A couple of years ago I stared at Intel's historical price
and performance numbers numbers until I started to hallucinate
and believe that I saw some patterns there. I did a few
calculations, some of which many of y'all might find
interesting. I put it up at

http://www.drzyzgula.org/aicpd.pdf

A couple of notes:

 * I pretty much just use an arbitrary 18-month Moore's
   Law doubling time without much comment. However, I had
   sufficient data to float this doubling rate and have the
   least squares pick it for each pricing level from $150
   to $800. When I did this, the doubling period was more
   like, IIRC, 15-17 months. Interestingly, although not
   surprisingly, the doubling period was shorter for less
   expensive processors. As a result, the model showed
   faster (in the SPECint sense) processors ultimately
   being less expensive than slower processors. To some
   extent, this makes some sense in that really expensive
   x86 processors tend to have larger caches which drive
   up the price without adding to CPU speed. This doubling
   skew was a hassle for the rest of the paper, however,
   so I fixed it a single value across all pricing levels.
   I tried a 16 month period, but it didn't change the result,
   so I went back to 18 months because the economists I
   was trying to reach were more familiar with the 18 month
   mythology.

 * I wrote this paper for internal use at my office.
   Although it's not sensitive or anything, I probably
   would have done a bit better job with references and
   such if I had planned on publishing it. A large portion
   of the data was collected by Micro Design Resources
   and/or the SPEC consortium. I supplemented this through
   other numbers I pulled off the web from things like
   the Chip Directory and Intel's press releases. This
   all should have been credited.

 * Internally, I had an appendix that contained all the
   numbers and the Octave program I used to do the
   calculations. This appendix isn't available because much
   of the data collection is copyrighted. However, if anyone
   is really interested in playing with it -- or especially
   updating it -- let me know and I'll see what I can do.
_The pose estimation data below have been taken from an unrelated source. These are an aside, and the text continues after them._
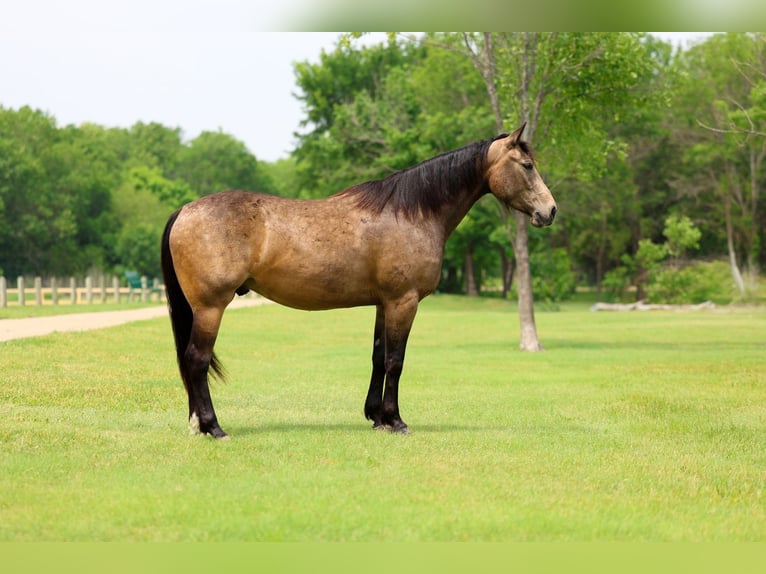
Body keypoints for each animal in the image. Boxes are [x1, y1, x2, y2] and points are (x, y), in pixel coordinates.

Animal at [160, 124, 557, 439]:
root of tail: (185, 210)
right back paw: (213, 427)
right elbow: (396, 360)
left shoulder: (384, 303)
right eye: (527, 166)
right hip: (210, 307)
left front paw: (376, 417)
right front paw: (396, 421)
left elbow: (378, 357)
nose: (550, 211)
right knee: (197, 360)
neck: (410, 213)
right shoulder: (403, 301)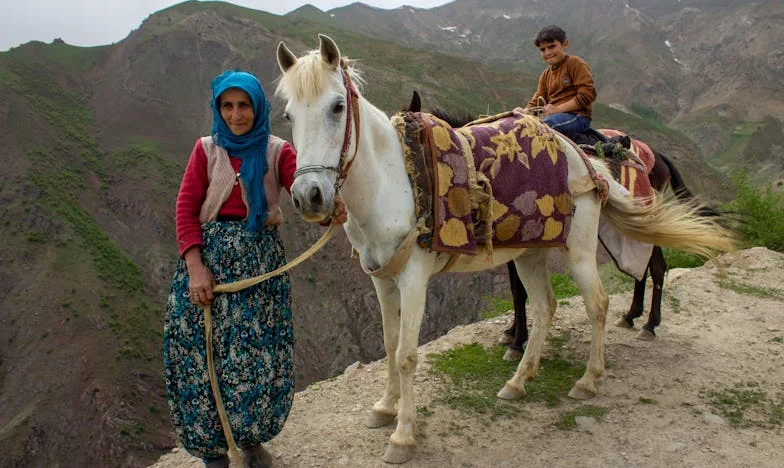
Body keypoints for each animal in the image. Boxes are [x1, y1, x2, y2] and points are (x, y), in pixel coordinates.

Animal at [404, 88, 716, 358]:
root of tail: (657, 155)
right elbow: (517, 290)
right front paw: (512, 333)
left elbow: (521, 291)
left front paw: (517, 342)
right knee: (643, 265)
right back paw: (631, 316)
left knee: (657, 266)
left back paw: (649, 325)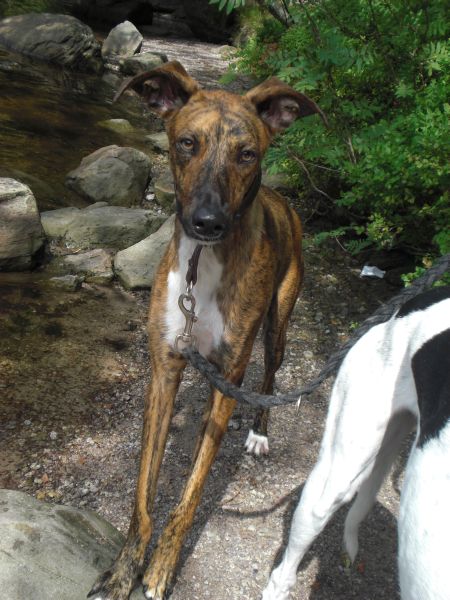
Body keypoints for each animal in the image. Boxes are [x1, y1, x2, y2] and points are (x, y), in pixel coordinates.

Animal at [89, 61, 324, 600]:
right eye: (186, 143)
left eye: (247, 154)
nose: (207, 222)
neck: (203, 265)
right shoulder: (163, 370)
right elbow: (143, 497)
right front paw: (126, 567)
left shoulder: (228, 381)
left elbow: (190, 495)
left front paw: (160, 569)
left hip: (278, 325)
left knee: (270, 376)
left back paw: (259, 434)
 * I'm not a statistician. This isn't my area of expertise,
   so there could be some egregious errors. I had some
   real statisticians read it, though, and they didn't
   barf or anything. Still, if anyone spots anything
   suspicious feel free to let me know.

--Bob

On Wed, Mar 27, 2002 at 05:20:54PM -0500, Robert G. Brown wrote:
>
> > I would think a cost reduction by 2-5x maximum
> > in 2006.
>
> More practically, microprocessor manufacturers and other tech component
> manufacturers don't generally focus on reducing consumer costs, they
> focus on increasing speed (and other overall performance measures) at
> constant consumer cost and relatively high margins. They can do this
> because tech profit margins depend to a significant extent on demand in
> a fairly inelastic market with very limited competition.